Question

A particle with charge 2q on the negative x axis and a second particle with charge 4q on the positive x axis are each a distance d from the origin. Where should a third particle with charge 6q be placed so that the magnitude of the electric field at the origin is zero? (Use any variable or symbol stated above as necessary.)

Answer 1

Answer:

$x = \sqrt{2 d^2}= \pm \sqrt{2}d$

So the charge can be placed at $x =-\sqrt{2} d$ from the origin.

Explanation:

For this case we have the situation described in the figure attached.

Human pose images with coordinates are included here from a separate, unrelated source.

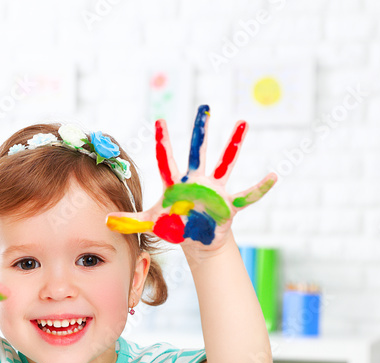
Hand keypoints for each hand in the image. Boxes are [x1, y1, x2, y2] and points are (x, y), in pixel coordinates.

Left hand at [107, 105, 276, 251]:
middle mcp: (197, 179)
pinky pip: (248, 194)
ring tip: (242, 123)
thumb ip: (130, 220)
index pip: (167, 159)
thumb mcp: (151, 222)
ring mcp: (215, 188)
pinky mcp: (229, 203)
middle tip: (203, 107)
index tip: (160, 120)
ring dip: (233, 144)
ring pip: (225, 162)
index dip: (163, 141)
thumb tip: (105, 220)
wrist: (197, 238)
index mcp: (177, 182)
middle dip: (200, 130)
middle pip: (198, 151)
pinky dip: (261, 187)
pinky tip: (274, 176)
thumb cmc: (174, 224)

We want to find the net electric field at the origin, and the net electric filed is the sum of the individual electric fields given by:

$E_{net}= E_{2q} +E_{4q} +E_{6q}$

Since the components are just in the x axis we have are ust focused on the electric fields along the x axis given by:

$E_{neto}= E_{2q} -E_{4q} +E_{6q}=0$

We can assume that the charge 6q would be to the left of the origin. If we replace the formulas we got this:

$0= k \frac{2q}{d^2} - k \frac{4q}{d^2} + k \frac{6q}{x^2}$

And for this case x represent the distance between the origin and the hypothetical particle

We can take common factor kq and we got:

$0 = kq [\frac{1}{d^2} - \frac{4}{d^2} +\frac{6}{x^2}]$

We divide both sides by kq and we got:

$0 =\frac{1}{d^2} - \frac{4}{d^2} +\frac{6}{x^2}$

And then we can solve for x like this:

$-\frac{6}{x^2}= \frac{1}{d^2} -\frac{4}{d^2}$

$-\frac{6}{x^2}= -\frac{3d^2}{d^4} =-\frac{3}{d^2}$

$x^2 = \frac{6d^2}{3}$

$x = \sqrt{2 d^2}= \pm \sqrt{2}d$

So the charge can be placed at $x =-\sqrt{2} d$ from the origin.